* [Your instructions] An exact reprint of every record below is required, with the pictures left out.
[Opening Input data section]
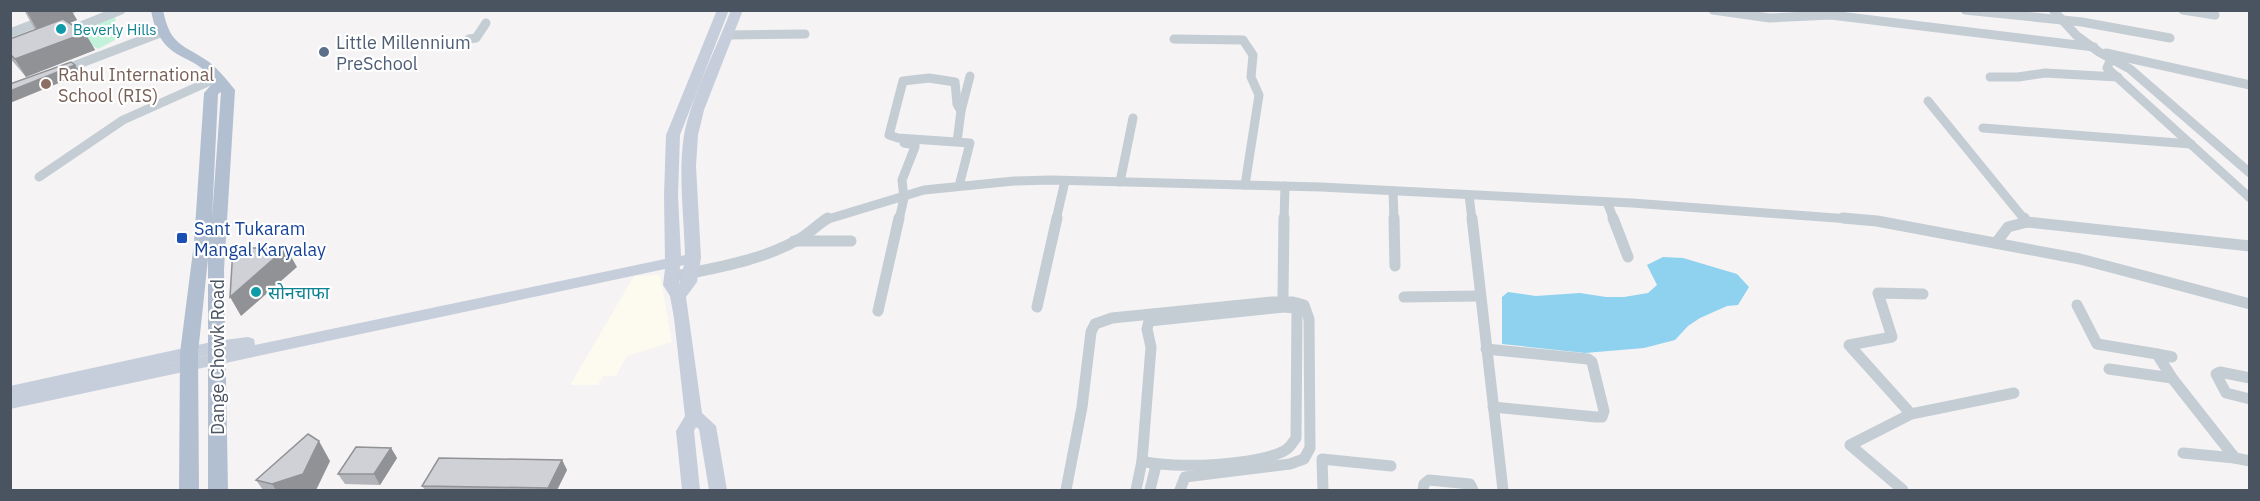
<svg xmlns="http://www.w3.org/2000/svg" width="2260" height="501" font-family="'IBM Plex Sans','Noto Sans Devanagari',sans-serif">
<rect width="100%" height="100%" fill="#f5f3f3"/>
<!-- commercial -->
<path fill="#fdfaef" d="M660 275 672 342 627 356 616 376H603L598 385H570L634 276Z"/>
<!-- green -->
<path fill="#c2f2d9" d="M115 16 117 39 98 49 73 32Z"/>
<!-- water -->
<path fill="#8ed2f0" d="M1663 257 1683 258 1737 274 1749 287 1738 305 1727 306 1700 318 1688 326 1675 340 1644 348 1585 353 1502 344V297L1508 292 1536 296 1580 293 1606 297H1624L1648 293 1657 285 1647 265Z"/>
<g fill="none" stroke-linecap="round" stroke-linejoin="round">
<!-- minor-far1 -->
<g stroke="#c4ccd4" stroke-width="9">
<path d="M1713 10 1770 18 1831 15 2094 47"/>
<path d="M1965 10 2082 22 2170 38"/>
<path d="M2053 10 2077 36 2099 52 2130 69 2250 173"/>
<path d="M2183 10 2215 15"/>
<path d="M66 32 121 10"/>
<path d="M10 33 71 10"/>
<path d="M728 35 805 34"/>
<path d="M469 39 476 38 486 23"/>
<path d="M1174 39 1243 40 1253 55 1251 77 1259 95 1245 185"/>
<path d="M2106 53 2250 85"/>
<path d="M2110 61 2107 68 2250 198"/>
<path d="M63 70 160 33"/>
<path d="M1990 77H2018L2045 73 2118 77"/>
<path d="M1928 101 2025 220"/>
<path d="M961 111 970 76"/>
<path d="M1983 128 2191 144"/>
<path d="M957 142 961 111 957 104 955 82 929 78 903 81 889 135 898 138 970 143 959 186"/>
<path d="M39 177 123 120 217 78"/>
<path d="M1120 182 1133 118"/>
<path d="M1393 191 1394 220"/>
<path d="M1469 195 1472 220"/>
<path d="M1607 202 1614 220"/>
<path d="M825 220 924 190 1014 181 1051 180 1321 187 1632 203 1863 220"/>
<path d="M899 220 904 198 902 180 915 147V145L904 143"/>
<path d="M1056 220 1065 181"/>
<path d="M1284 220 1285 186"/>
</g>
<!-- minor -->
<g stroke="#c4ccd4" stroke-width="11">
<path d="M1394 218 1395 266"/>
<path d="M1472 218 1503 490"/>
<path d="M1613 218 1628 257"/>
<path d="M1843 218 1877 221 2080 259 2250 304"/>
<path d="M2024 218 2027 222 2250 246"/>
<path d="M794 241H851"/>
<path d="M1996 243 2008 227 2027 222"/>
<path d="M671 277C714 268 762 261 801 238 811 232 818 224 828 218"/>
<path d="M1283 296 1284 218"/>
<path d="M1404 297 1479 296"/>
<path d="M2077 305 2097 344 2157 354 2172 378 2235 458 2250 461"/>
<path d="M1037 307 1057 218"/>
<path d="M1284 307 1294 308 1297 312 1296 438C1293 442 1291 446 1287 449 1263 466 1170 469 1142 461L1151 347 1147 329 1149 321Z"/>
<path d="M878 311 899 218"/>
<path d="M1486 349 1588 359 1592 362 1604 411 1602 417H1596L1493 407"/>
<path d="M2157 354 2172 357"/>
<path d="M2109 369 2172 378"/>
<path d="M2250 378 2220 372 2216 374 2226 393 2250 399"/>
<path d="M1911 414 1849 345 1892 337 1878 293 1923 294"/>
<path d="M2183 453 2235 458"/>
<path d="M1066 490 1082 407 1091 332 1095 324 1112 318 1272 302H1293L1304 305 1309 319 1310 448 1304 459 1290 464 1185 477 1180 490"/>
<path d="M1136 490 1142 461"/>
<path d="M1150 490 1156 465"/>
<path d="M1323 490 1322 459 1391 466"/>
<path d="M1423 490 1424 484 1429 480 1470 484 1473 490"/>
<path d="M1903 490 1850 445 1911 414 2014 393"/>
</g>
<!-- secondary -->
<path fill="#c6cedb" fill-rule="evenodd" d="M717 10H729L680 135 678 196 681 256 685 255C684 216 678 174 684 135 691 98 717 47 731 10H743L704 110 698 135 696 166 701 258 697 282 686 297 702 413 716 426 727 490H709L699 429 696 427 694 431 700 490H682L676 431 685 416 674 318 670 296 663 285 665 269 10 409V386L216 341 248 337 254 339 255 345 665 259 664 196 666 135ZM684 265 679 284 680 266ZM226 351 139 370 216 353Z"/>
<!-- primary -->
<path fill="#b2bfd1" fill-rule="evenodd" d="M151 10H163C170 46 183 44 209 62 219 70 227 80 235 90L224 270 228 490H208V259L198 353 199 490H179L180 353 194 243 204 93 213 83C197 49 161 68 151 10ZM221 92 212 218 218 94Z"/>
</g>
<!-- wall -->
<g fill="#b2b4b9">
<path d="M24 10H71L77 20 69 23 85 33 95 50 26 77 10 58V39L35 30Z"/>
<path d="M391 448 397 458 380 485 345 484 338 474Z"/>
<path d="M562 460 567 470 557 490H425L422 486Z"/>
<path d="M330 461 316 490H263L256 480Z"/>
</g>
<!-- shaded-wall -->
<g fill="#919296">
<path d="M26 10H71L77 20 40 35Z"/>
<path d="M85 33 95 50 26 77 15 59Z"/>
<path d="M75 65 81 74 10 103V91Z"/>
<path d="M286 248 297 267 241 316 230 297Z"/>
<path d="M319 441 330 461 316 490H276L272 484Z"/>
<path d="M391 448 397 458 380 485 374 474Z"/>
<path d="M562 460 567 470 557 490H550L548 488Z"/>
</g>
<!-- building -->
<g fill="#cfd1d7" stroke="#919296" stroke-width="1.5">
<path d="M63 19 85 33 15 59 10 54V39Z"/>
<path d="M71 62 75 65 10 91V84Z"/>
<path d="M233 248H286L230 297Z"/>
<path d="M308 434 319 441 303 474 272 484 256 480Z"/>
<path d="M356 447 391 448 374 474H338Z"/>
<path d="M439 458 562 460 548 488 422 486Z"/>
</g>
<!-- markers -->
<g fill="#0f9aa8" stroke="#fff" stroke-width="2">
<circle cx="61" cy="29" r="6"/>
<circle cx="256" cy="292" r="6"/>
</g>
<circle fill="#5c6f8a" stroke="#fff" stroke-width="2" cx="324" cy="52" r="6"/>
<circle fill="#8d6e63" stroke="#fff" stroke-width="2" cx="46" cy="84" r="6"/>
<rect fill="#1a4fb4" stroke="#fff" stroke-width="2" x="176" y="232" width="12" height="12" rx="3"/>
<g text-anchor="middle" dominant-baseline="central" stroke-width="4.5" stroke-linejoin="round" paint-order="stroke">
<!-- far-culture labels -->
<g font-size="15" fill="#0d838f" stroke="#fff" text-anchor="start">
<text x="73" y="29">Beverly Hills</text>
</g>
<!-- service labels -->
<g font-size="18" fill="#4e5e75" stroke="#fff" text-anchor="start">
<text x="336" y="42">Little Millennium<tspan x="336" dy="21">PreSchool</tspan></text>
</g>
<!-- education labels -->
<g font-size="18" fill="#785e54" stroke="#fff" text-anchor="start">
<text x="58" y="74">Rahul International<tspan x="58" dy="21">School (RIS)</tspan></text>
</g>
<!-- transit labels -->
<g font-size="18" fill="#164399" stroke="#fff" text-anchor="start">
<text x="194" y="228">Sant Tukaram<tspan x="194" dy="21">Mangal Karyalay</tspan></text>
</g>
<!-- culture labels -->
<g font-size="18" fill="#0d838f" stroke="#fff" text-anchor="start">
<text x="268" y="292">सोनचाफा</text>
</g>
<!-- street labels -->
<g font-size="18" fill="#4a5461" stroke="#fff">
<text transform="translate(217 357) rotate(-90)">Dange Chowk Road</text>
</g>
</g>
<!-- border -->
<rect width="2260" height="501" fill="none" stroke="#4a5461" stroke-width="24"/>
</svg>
[Closing Input data section]
* [Output of the exercise]
<svg xmlns="http://www.w3.org/2000/svg" width="2260" height="501" font-family="'IBM Plex Sans','Noto Sans Devanagari',sans-serif">
<rect width="100%" height="100%" fill="#f5f3f3"/>
<!-- commercial -->
<path fill="#fdfaef" d="M660 275 672 342 627 356 616 376H603L598 385H570L634 276Z"/>
<!-- green -->
<path fill="#c2f2d9" d="M115 16 117 39 98 49 73 32Z"/>
<!-- water -->
<path fill="#8ed2f0" d="M1663 257 1683 258 1737 274 1749 287 1738 305 1727 306 1700 318 1688 326 1675 340 1644 348 1585 353 1502 344V297L1508 292 1536 296 1580 293 1606 297H1624L1648 293 1657 285 1647 265Z"/>
<g fill="none" stroke-linecap="round" stroke-linejoin="round">
<!-- minor-far1 -->
<g stroke="#c4ccd4" stroke-width="9">
<path d="M1713 10 1770 18 1831 15 2094 47"/>
<path d="M1965 10 2082 22 2170 38"/>
<path d="M2053 10 2077 36 2099 52 2130 69 2250 173"/>
<path d="M2183 10 2215 15"/>
<path d="M66 32 121 10"/>
<path d="M10 33 71 10"/>
<path d="M728 35 805 34"/>
<path d="M469 39 476 38 486 23"/>
<path d="M1174 39 1243 40 1253 55 1251 77 1259 95 1245 185"/>
<path d="M2106 53 2250 85"/>
<path d="M2110 61 2107 68 2250 198"/>
<path d="M63 70 160 33"/>
<path d="M1990 77H2018L2045 73 2118 77"/>
<path d="M1928 101 2025 220"/>
<path d="M961 111 970 76"/>
<path d="M1983 128 2191 144"/>
<path d="M957 142 961 111 957 104 955 82 929 78 903 81 889 135 898 138 970 143 959 186"/>
<path d="M39 177 123 120 217 78"/>
<path d="M1120 182 1133 118"/>
<path d="M1393 191 1394 220"/>
<path d="M1469 195 1472 220"/>
<path d="M1607 202 1614 220"/>
<path d="M825 220 924 190 1014 181 1051 180 1321 187 1632 203 1863 220"/>
<path d="M899 220 904 198 902 180 915 147V145L904 143"/>
<path d="M1056 220 1065 181"/>
<path d="M1284 220 1285 186"/>
</g>
<!-- minor -->
<g stroke="#c4ccd4" stroke-width="11">
<path d="M1394 218 1395 266"/>
<path d="M1472 218 1503 490"/>
<path d="M1613 218 1628 257"/>
<path d="M1843 218 1877 221 2080 259 2250 304"/>
<path d="M2024 218 2027 222 2250 246"/>
<path d="M794 241H851"/>
<path d="M1996 243 2008 227 2027 222"/>
<path d="M671 277C714 268 762 261 801 238 811 232 818 224 828 218"/>
<path d="M1283 296 1284 218"/>
<path d="M1404 297 1479 296"/>
<path d="M2077 305 2097 344 2157 354 2172 378 2235 458 2250 461"/>
<path d="M1037 307 1057 218"/>
<path d="M1284 307 1294 308 1297 312 1296 438C1293 442 1291 446 1287 449 1263 466 1170 469 1142 461L1151 347 1147 329 1149 321Z"/>
<path d="M878 311 899 218"/>
<path d="M1486 349 1588 359 1592 362 1604 411 1602 417H1596L1493 407"/>
<path d="M2157 354 2172 357"/>
<path d="M2109 369 2172 378"/>
<path d="M2250 378 2220 372 2216 374 2226 393 2250 399"/>
<path d="M1911 414 1849 345 1892 337 1878 293 1923 294"/>
<path d="M2183 453 2235 458"/>
<path d="M1066 490 1082 407 1091 332 1095 324 1112 318 1272 302H1293L1304 305 1309 319 1310 448 1304 459 1290 464 1185 477 1180 490"/>
<path d="M1136 490 1142 461"/>
<path d="M1150 490 1156 465"/>
<path d="M1323 490 1322 459 1391 466"/>
<path d="M1423 490 1424 484 1429 480 1470 484 1473 490"/>
<path d="M1903 490 1850 445 1911 414 2014 393"/>
</g>
<!-- secondary -->
<path fill="#c6cedb" fill-rule="evenodd" d="M717 10H729L680 135 678 196 681 256 685 255C684 216 678 174 684 135 691 98 717 47 731 10H743L704 110 698 135 696 166 701 258 697 282 686 297 702 413 716 426 727 490H709L699 429 696 427 694 431 700 490H682L676 431 685 416 674 318 670 296 663 285 665 269 10 409V386L216 341 248 337 254 339 255 345 665 259 664 196 666 135ZM684 265 679 284 680 266ZM226 351 139 370 216 353Z"/>
<!-- primary -->
<path fill="#b2bfd1" fill-rule="evenodd" d="M151 10H163C170 46 183 44 209 62 219 70 227 80 235 90L224 270 228 490H208V259L198 353 199 490H179L180 353 194 243 204 93 213 83C197 49 161 68 151 10ZM221 92 212 218 218 94Z"/>
</g>
<!-- wall -->
<g fill="#b2b4b9">
<path d="M24 10H71L77 20 69 23 85 33 95 50 26 77 10 58V39L35 30Z"/>
<path d="M391 448 397 458 380 485 345 484 338 474Z"/>
<path d="M562 460 567 470 557 490H425L422 486Z"/>
<path d="M330 461 316 490H263L256 480Z"/>
</g>
<!-- shaded-wall -->
<g fill="#919296">
<path d="M26 10H71L77 20 40 35Z"/>
<path d="M85 33 95 50 26 77 15 59Z"/>
<path d="M75 65 81 74 10 103V91Z"/>
<path d="M286 248 297 267 241 316 230 297Z"/>
<path d="M319 441 330 461 316 490H276L272 484Z"/>
<path d="M391 448 397 458 380 485 374 474Z"/>
<path d="M562 460 567 470 557 490H550L548 488Z"/>
</g>
<!-- building -->
<g fill="#cfd1d7" stroke="#919296" stroke-width="1.5">
<path d="M63 19 85 33 15 59 10 54V39Z"/>
<path d="M71 62 75 65 10 91V84Z"/>
<path d="M233 248H286L230 297Z"/>
<path d="M308 434 319 441 303 474 272 484 256 480Z"/>
<path d="M356 447 391 448 374 474H338Z"/>
<path d="M439 458 562 460 548 488 422 486Z"/>
</g>
<!-- markers -->
<g fill="#0f9aa8" stroke="#fff" stroke-width="2">
<circle cx="61" cy="29" r="6"/>
<circle cx="256" cy="292" r="6"/>
</g>
<circle fill="#5c6f8a" stroke="#fff" stroke-width="2" cx="324" cy="52" r="6"/>
<circle fill="#8d6e63" stroke="#fff" stroke-width="2" cx="46" cy="84" r="6"/>
<rect fill="#1a4fb4" stroke="#fff" stroke-width="2" x="176" y="232" width="12" height="12" rx="3"/>
<g text-anchor="middle" dominant-baseline="central" stroke-width="4.5" stroke-linejoin="round" paint-order="stroke">
<!-- far-culture labels -->
<g font-size="15" fill="#0d838f" stroke="#fff" text-anchor="start">
<text x="73" y="29">Beverly Hills</text>
</g>
<!-- service labels -->
<g font-size="18" fill="#4e5e75" stroke="#fff" text-anchor="start">
<text x="336" y="42">Little Millennium<tspan x="336" dy="21">PreSchool</tspan></text>
</g>
<!-- education labels -->
<g font-size="18" fill="#785e54" stroke="#fff" text-anchor="start">
<text x="58" y="74">Rahul International<tspan x="58" dy="21">School (RIS)</tspan></text>
</g>
<!-- transit labels -->
<g font-size="18" fill="#164399" stroke="#fff" text-anchor="start">
<text x="194" y="228">Sant Tukaram<tspan x="194" dy="21">Mangal Karyalay</tspan></text>
</g>
<!-- culture labels -->
<g font-size="18" fill="#0d838f" stroke="#fff" text-anchor="start">
<text x="268" y="292">सोनचाफा</text>
</g>
<!-- street labels -->
<g font-size="18" fill="#4a5461" stroke="#fff">
<text transform="translate(217 357) rotate(-90)">Dange Chowk Road</text>
</g>
</g>
<!-- border -->
<rect width="2260" height="501" fill="none" stroke="#4a5461" stroke-width="24"/>
</svg>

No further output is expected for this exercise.